_REQUEST_. Could you show each line of the records that contains the word "APERTURE"?

_SUPPLIED RECORDS_.
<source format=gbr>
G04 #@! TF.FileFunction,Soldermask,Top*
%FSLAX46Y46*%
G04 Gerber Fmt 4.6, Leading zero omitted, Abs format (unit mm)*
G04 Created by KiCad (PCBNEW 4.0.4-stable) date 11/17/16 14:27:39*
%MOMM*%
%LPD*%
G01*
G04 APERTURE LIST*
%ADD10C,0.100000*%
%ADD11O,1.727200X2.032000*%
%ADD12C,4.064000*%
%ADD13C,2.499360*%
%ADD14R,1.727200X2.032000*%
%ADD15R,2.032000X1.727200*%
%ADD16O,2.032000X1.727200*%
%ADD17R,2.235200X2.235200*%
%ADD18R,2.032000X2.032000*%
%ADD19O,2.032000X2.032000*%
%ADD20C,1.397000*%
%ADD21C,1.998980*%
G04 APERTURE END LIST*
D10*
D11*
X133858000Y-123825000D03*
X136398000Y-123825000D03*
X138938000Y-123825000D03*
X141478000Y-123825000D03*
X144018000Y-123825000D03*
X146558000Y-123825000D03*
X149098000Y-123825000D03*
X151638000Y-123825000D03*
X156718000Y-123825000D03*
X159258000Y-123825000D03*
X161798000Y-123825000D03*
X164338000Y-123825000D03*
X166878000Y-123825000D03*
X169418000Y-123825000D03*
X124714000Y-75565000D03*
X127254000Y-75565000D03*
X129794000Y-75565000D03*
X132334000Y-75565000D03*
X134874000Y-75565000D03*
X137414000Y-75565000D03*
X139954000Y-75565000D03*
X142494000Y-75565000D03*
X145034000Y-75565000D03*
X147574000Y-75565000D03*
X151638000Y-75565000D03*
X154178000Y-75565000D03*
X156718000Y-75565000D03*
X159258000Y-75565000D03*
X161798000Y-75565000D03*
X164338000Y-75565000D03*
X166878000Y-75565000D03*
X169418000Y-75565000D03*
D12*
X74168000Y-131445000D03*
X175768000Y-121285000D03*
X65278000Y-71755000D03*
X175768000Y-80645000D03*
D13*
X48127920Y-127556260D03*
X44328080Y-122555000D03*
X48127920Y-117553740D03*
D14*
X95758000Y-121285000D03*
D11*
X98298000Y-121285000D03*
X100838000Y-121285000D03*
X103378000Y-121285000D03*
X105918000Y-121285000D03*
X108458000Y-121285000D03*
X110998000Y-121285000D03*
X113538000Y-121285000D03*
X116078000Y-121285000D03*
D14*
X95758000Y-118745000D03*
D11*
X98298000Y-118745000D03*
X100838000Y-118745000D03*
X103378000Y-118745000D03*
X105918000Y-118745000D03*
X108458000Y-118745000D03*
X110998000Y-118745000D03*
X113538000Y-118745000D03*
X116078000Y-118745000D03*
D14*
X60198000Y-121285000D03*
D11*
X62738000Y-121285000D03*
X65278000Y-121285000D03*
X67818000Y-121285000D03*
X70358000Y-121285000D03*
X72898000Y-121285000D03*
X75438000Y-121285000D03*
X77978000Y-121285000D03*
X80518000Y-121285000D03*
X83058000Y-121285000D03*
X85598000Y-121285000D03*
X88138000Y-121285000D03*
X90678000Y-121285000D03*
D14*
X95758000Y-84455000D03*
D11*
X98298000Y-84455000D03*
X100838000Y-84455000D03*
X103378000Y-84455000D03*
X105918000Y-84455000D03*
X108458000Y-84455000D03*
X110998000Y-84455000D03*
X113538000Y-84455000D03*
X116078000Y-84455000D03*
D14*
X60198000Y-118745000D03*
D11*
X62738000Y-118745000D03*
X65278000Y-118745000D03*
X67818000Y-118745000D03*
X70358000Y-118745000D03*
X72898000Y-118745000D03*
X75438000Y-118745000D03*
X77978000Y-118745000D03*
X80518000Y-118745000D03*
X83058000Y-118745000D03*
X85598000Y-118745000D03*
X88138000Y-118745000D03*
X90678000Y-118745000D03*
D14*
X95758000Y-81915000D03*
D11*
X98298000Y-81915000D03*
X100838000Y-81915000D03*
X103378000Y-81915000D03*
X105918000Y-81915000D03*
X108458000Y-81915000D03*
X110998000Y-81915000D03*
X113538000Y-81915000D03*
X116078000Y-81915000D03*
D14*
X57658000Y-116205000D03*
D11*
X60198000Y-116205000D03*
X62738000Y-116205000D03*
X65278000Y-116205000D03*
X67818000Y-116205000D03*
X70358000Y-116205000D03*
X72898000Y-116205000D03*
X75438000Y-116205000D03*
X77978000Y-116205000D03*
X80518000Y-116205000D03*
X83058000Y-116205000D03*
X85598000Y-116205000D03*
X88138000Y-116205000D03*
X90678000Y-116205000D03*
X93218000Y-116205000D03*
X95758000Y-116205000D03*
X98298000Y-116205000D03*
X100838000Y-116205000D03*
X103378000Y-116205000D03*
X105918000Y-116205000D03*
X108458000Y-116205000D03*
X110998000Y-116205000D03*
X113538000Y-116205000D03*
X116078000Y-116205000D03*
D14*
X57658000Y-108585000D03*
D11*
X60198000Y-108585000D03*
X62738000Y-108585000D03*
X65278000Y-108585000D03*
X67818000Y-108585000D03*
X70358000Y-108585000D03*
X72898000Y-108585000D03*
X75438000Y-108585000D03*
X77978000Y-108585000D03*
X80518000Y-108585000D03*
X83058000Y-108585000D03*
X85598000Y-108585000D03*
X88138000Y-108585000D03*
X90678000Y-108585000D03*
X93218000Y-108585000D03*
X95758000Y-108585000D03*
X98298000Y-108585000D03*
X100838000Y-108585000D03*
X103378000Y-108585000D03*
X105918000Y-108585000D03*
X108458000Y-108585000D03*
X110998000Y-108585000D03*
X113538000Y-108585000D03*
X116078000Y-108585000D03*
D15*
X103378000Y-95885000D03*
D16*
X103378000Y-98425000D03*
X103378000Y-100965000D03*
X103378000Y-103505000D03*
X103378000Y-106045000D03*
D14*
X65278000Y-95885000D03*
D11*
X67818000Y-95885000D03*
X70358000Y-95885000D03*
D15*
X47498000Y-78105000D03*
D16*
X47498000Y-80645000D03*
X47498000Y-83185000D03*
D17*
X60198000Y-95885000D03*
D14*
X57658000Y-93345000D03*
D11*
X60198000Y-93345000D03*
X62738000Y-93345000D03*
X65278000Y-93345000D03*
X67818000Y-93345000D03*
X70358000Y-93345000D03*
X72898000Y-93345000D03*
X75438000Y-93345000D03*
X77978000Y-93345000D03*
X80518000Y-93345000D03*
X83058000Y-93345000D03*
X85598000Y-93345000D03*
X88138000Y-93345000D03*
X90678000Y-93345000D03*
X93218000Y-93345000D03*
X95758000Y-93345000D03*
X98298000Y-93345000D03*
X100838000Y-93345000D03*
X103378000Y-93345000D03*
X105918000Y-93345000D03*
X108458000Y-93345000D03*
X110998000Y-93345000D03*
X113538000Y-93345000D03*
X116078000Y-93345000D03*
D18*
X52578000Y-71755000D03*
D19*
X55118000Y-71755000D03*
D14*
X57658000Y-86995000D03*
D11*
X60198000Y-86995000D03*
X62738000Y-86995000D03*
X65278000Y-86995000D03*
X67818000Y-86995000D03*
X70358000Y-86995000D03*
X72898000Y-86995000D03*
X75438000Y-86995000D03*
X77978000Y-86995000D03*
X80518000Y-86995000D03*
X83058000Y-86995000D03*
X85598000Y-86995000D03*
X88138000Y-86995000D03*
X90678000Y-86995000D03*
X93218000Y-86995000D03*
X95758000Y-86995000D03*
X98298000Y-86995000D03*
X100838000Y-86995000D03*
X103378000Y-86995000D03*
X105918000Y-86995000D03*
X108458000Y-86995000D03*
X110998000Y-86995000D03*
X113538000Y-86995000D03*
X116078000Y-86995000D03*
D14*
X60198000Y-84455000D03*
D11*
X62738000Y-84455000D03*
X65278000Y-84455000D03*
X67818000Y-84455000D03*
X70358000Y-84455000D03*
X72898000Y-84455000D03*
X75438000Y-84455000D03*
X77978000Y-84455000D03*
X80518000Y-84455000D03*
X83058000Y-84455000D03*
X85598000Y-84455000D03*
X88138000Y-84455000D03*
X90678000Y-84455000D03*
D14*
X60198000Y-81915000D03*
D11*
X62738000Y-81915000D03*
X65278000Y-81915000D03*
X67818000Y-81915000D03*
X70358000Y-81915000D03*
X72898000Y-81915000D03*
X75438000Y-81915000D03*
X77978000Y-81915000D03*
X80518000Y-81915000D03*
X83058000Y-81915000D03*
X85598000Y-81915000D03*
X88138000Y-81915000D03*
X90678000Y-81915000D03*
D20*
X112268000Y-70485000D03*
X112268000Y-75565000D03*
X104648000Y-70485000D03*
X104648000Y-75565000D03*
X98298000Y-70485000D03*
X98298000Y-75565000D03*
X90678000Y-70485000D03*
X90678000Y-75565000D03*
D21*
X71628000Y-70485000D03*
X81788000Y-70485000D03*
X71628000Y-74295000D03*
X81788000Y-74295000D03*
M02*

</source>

* * *

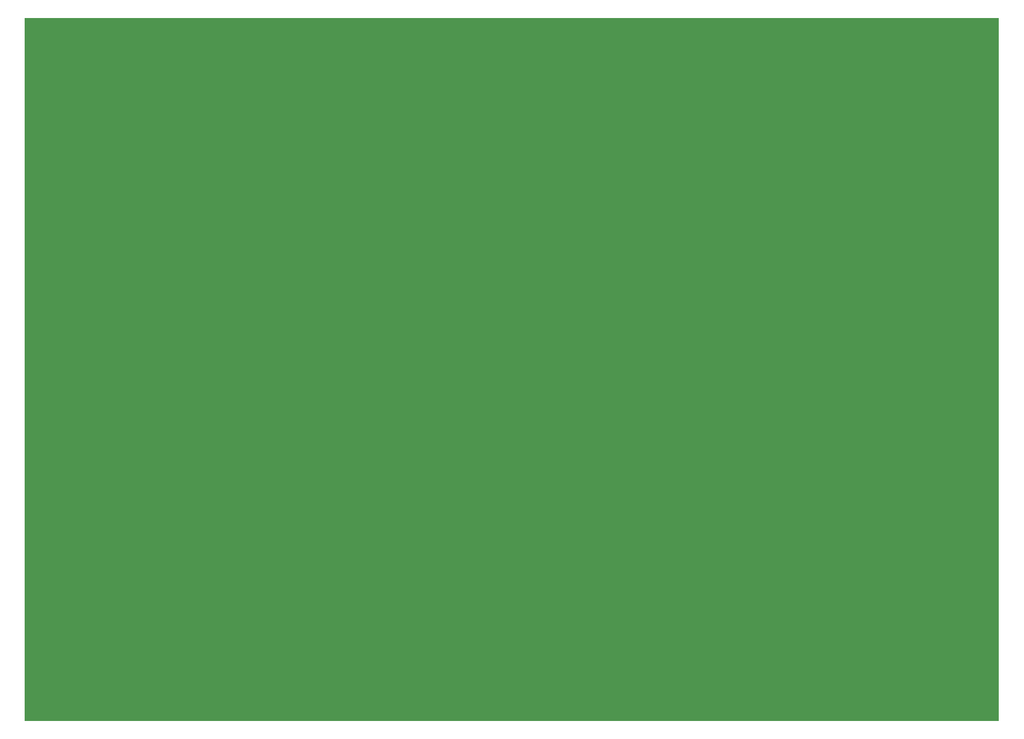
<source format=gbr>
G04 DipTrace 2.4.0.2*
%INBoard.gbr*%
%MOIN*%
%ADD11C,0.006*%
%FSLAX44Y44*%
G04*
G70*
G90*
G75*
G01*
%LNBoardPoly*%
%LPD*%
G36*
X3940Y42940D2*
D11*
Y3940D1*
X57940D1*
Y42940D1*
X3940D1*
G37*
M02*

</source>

_OUTPUT OF THE EXERCISE_.
G04 APERTURE LIST*
G04 APERTURE END LIST*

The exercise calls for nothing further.